Add note about audio decoding design (#581)

NicolasHug · web-flow · commit 7ed37794bb94 · 2025-03-20T18:57:05.000Z
diff --git a/src/torchcodec/decoders/_core/VideoDecoder.cpp b/src/torchcodec/decoders/_core/VideoDecoder.cpp
@@ -889,6 +889,58 @@ VideoDecoder::FrameBatchOutput VideoDecoder::getFramesPlayedInRange(
   return frameBatchOutput;
 }
 
+// Note [Audio Decoding Design]
+// This note explains why audio decoding is implemented the way it is, and why
+// it inherently differs from video decoding.
+//
+// Like for video, FFmpeg exposes the concept of a frame for audio streams. An
+// audio frame is a contiguous sequence of samples, where a sample consists of
+// `numChannels` values.
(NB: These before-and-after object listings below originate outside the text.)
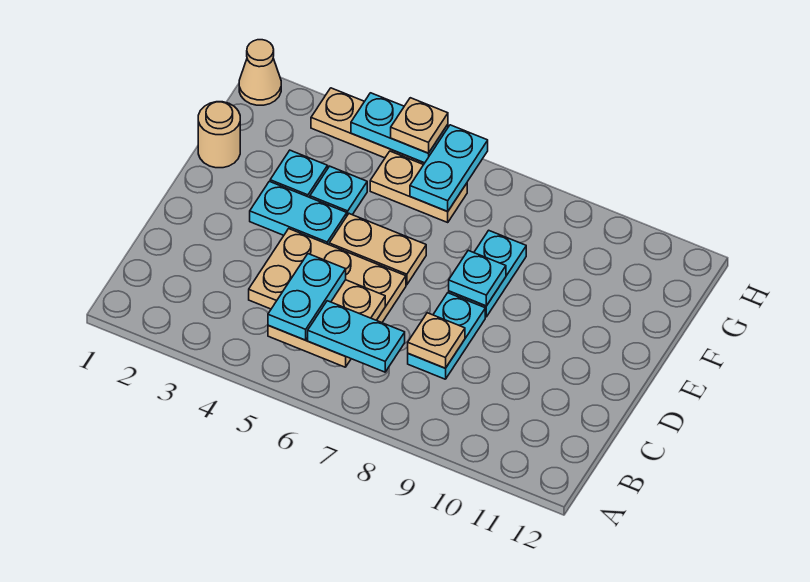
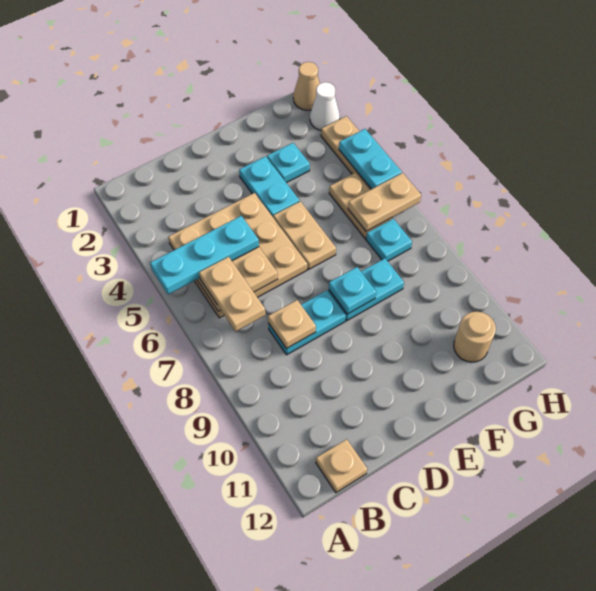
cyan plate B5:C5 level 3 -> cyan plate A5:C5 level 3
cyan plate B6:B7 level 3 -> tan plate B6:B7 level 3
tan plate C4:D6 level 1 -> tan plate B4:D6 level 1
tan round brick F1 level 1 -> tan round brick G11 level 1
cyan plate F4 level 1 -> cyan plate G7 level 1
cyan plate G6:H6 level 2 -> tan plate G6:H6 level 2
none -> white cone H2 level 1
tan plate H5 level 3 -> tan plate B12 level 1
An audio frame, or a sequence thereof, is always
+// converted into a tensor of shape `(numChannels, numSamplesPerChannel)`.
+//
+// The notion of 'frame' in audio isn't what users want to interact with. Users
+// want to interact with samples. The C++ and core APIs return frames, because
+// we want those to be close to FFmpeg concepts, but the higher-level public
+// APIs expose samples. As a result:
+// - We don't expose index-based APIs for audio, because that would mean
+//   exposing the concept of audio frame. For now, we think exposing time-based
+//   APIs is more natural.
+// - We never perform a scan for audio streams. We don't need to, since we won't
+//   be converting timestamps to indices. That's why we enforce the seek_mode
+//   to be "approximate" (which is slightly misleading, because technically the
+//   output samples will be at their exact positions. But this incongruence is
+//   only exposed at the C++/core private levels).
+//
+// Audio frames are of variable dimensions: in the same stream, a frame can
+// contain 1024 samples and the next one may contain 512 [1]. This makes it
+// impossible to stack audio frames in the same way we can stack video frames.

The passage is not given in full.